# ? for those who have had both 18's and 19's.



## samps (May 17, 2004)

Ok, after much reading through all the threads pertaining to this particular topic, I wanted real first-hand experience with this. I take from what I have read that 18's are the way to go because 19's don't provide as much tire wear, and being that the tires are lower profile and offer a thinner sidewall, aren't as safe as 18's in terms of rim protection (more prone to bending).

So, that being said, I would prefer a 19, because I like the large wheel look, however, if ride quality is greatly suffered from an 18, I have no problem sticking with 18's. I believe Humanoid wrote in a thread that the 19 inch tires didn't seem to last as long? Any others experience this problem?

I have a 2001 540iA with the M-Tech stuff, bumpers, suspension, etc. Stock style 66 wheels which I intend on using as winter wheels. The stock suspension is already pretty stiff as it is from my point of view.

I guess what I'm looking more for is experience in ride quality. 19's are that much more obvious in terms of feeling bumps in the road?

Thanks for any input you can give me.

Simpson


----------



## purplehead (Dec 21, 2003)

I'll throw in my 2 cents. My 528 is running 18s with H&R sport spring, Bilstein Sport shocks, and my friend's 330ci is running 19s with sport suspension. My ride is noticeably harsher than the 330ci even though I'm running 18s. So I would think that 18s and 19s don't differ too much in terms of ride quality. But, my friend told me he feels the car being much slower with 19s, I agree. With his 17s the car pulls a lot harder. 

Since you have factory sport suspension, ride quality shouldn't be too bad with 19s, and 19s look much better than 18s on 5 series


----------



## Highend (Feb 28, 2004)

there is a visable diference from 18"s to 19"s.
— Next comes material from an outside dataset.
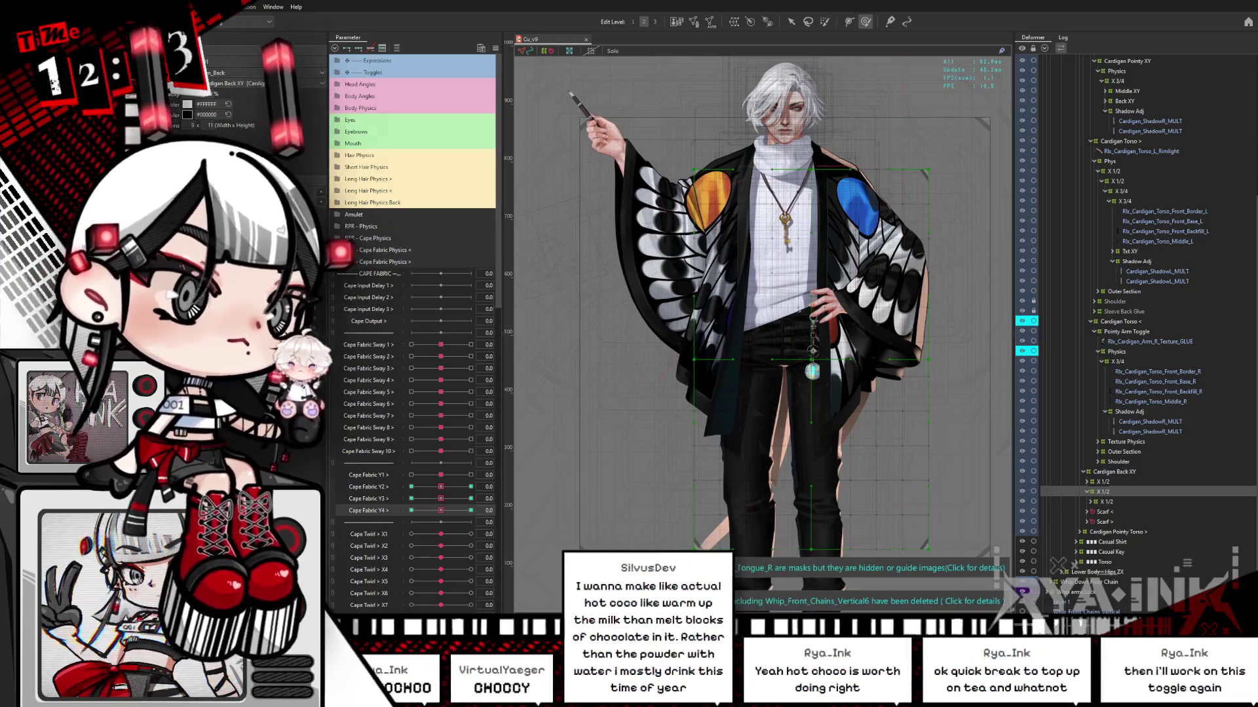
click(1046, 49)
All car guys will know this, but if you arnt into looks then i guess 18"s are the way to go......


----------



## PropellerHead (Jan 3, 2002)

samps said:


> I guess what I'm looking more for is experience in ride quality. 19's are that much more obvious in terms of feeling bumps in the road?
> 
> Thanks for any input you can give me.
> 
> Simpson


My car came with 17" Style 32's (I think) and then I put 19" Hartge's on it. I went BACK to the OE's for about 6 months after I bent a 19 on the interstate. I am NOW using 18" BBS RKII's. The 18" are the best wheels I have ever had. They are a little lighter than my 17" OE wheels and a LOT lighter than the 19's. They provide plenty of room for the StopTechs and they're strong. No bends in over a year and one 5,500 mile road trip.


----------



## jvr826 (Apr 22, 2002)

Tire choice also plays an important role in ride quality. Low profile tires have stiffer side-walls, but different brands and models within brands can differ also. Obviously a 19" setup will have a shorter sidewall and be stiffer.

When I ran 17" Bridgestone S-02's on my former 528i, I was checking pressure one morning while on a road trip and discovered a rear tire had lost 20# of air over night. Looking at the tire you usually can not tell, but driving it I can usually tell if one is a couple pounds low. 
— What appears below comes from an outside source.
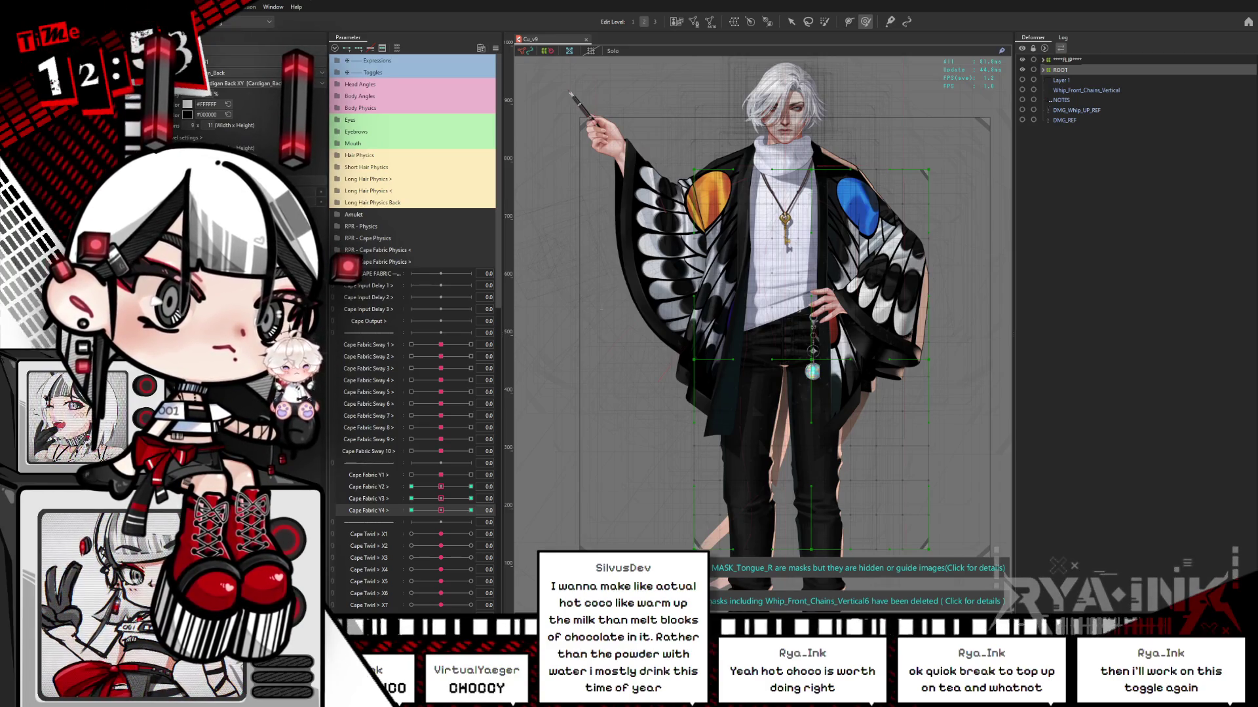
- Collapse the expanded parameter groups in the Parameter panel
click(496, 48)
click(512, 51)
Incidentally, the stock Continentals in the same size had quite the soft sidewall. There was no comparison in ride quality between those and the S-02's, but handling was much improved with the S-02's.


----------



## samps (May 17, 2004)

Thanks for the inputs guys. Yeah, I'm really torn between getting 18's or 19's. Not only that, but I'm still not sure on which rims I want. I was originally going to go for mesh wheels, but I can pick up some used 19" Breyton Visions for super super cheap (~$300 CDN / wheel).
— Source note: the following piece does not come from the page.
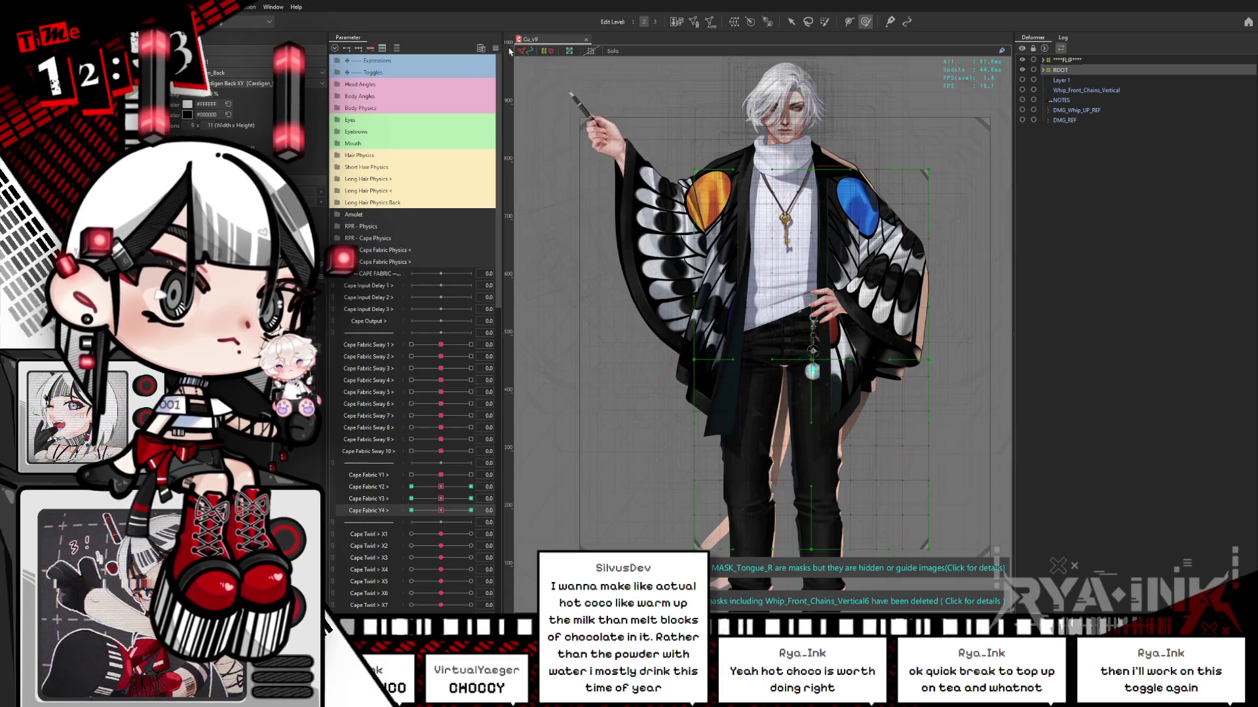
click(335, 48)
scroll(682, 185, up, 2)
I love chrome, but now I'm thinking it may look funny on ti silver. But then again, silver paint wheels may look funny on ti silver because the color is so close.

 

I hate having to choose. If money weren't a problem, I already would have chosen. There are some brands I can't even consider cause of the $$$ (Maya, Maido, Lowenhart, etc.)


----------



## jvr826 (Apr 22, 2002)

samps said:


> Thanks for the inputs guys. Yeah, I'm really torn between getting 18's or 19's. Not only that, but I'm still not sure on which rims I want. I was originally going to go for mesh wheels, but I can pick up some used 19" Breyton Visions for super super cheap (~$300 CDN / wheel).
> 
> I love chrome, but now I'm thinking it may look funny on ti silver. But then again, silver paint wheels may look funny on ti silver because the color is so close.
> 
> ...


Mesh = Cleaning Nightmare.

I went with 5 big spokes, cleaning takes me minutes per wheel. I can even reach in and clean the back side and rim. I love the basketweave pattern on the stock sport pkg wheels, but life is too short to spend 25% of it cleaning your wheels every 2-3 days.


----------



## ELOVE525 (Jun 18, 2003)

If you like the Breyton Visions, you should take a look at the Breyton Magic Racing. Those offer you both silver with a chrome like. It would look great in 19.


----------